Output the lines from the line containing "This pulse oximeter" up to and including the line containing "Answer: **95** %" as a numbered list, leaving out blank lines.

> INPUT MATERIAL
-- Opening Marker --
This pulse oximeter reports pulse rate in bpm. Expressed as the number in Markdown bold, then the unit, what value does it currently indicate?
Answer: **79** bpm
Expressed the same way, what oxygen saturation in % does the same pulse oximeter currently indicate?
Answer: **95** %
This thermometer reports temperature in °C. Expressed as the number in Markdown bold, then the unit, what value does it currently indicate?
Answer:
-- Closing Marker --
-- Opening Marker --
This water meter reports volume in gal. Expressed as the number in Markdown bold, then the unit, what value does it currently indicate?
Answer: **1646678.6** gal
-- Closing Marker --
> SOLUTION
1. This pulse oximeter reports pulse rate in bpm. Expressed as the number in Markdown bold, then the unit, what value does it currently indicate?
2. Answer: **79** bpm
3. Expressed the same way, what oxygen saturation in % does the same pulse oximeter currently indicate?
4. Answer: **95** %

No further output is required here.